У Благова нет друзей. Он мог бы выбрать девизом: «Ты царь: живи один...» А Одиссей дружит со сверстниками — греком Аристидом и турком Джемалем. Все они писаные красавцы, но оба грека умны, а турок глуповат. Дружба этих юношей невинная и поверхностная. Их веселое товарищество дополняет сонм леонтьевских нарциссов, в себя влюбленных и друг другом иногда увлекающихся (по параллельной линии). Здесь, в провинциальной современной Греции, неожиданно воссоздается та древ-неэллинская атмосфера, которую описывал Вячеслав Иванов:

В палестрах белокаменных, где юноши нагие Влюблялись под оливами друг в друга и в себя...

Наконец, еще одна красочная фигура включается в этот леонтьевский мир мужей и юношей: это разбойный албанский феодал, красавец Джеффер-Дэм: в пышной белой фустанелле и шитой золотом куртке он медленно шествует перед восхищенным Одиссеем: «Во всей его особе <...> было так много чего-то необъяснимого, породистого, тихо-гордого, тайно-самодовольного, что я тебе выразить не могу!». И этот красивый злодей — вариант Нарцисса, вариант наименее трагический. Пусть он кончит дни свои на виселице, но сейчас он вполне удовлетворен достигнутым, он «тайно-самодоволен». Тогда как Благов и, в особенности, сам Леонтьев самодовольными не были.

Хитроватый, трусоватый Одиссей признается, что «бесстыдный убийца» Джеффер-Дэм навсегда останется связанным с его лучшими воспоминаниями о первой молодости.
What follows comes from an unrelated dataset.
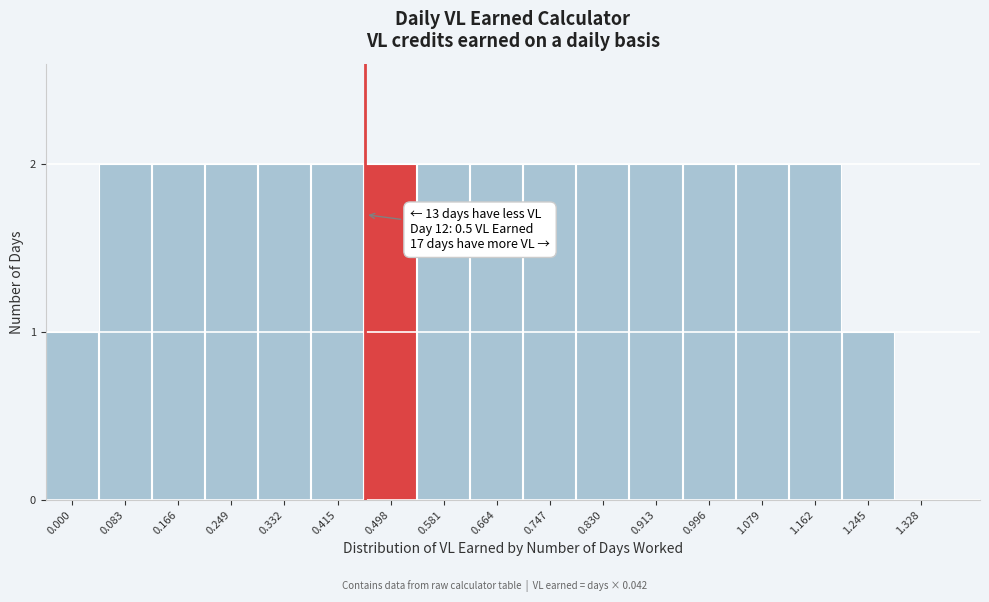

Reading left to right, list all the values displayed in this chart.

0.000=1	0.083=2	0.166=2	0.249=2	0.332=2	0.415=2	0.498=2	0.581=2	0.664=2	0.747=2	0.830=2	0.913=2	0.996=2	1.079=2	1.162=2	1.245=1	1.328=0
Благов тоже этим Разбойником восхищается и говорит: был бы я сатрапом, выписал бы из Италии художника, чтобы снять с него портрет, а потом посадил бы его на кол и сам бы присутствовал на месте Казни!

Описывается в романе и настоящая казнь: турецкого юноши, который в драке случайно убил своего товарища, тоже турка. По шариату семья убитого могла взять выкуп от родственников убийцы, и тогда бы его не казнили. Отец убитого готов был согласиться, но мать и тетка исступленно кричали: «Кровь за кровь!» Весь собравшийся народ, включая Одиссея и его товарищей, молит о прощении, но «фурии» не смягчаются, и палач-цыган, не сумевший отрубить мальчику голову, перерезает ему горло, как барану. Автор не комментирует, хотя мы и ждем от него замечания вроде следующего: лучше такая дикая турецкая казнь, чем цивилизованная — гильотина во Франции или электрический стул в Америке!

Тени Байрона, Али-паши, Святого Георгия Нового, идеальные мужи — консул Благов и разбойник Джеффер-Дэм, красивые, разодетые юноши-друзья, греки, турки, албанцы, доморощенные чудаки-философы, столетний безумный дервиш, слабый епископ янинский и дерзкий поп-герой, уличные драки, всенародная казнь, пиры и споры в консульствах, честолюбие, коварство, великодушие, отвага, наконец смутные воспоминания о древней Элладе и живое благочестие в византийских храмах — вот та мужская стихия, которую Леонтьев нигде так полно и ярко не изображал, как в «Одиссее Полихрониадесе». Везде красочные зрелища, жестокие и безобидные, вся радуга эстетики, восхищающая нового Нарцисса, который рад был пожить на Балканах, вдали от родины, где делами заправляли чиновники-педанты, а общественным мнением руководили безответственные интеллигенты. Те и другие были ему одинаково несносны и противны. На Балканах же он спел свою песню песней во славу живой жизни! Описанные им восточные нравы уходят в прошлое, но остается его страстное жизнелюбие, его радужное искусство, до сих пор по заслугам не оцененное.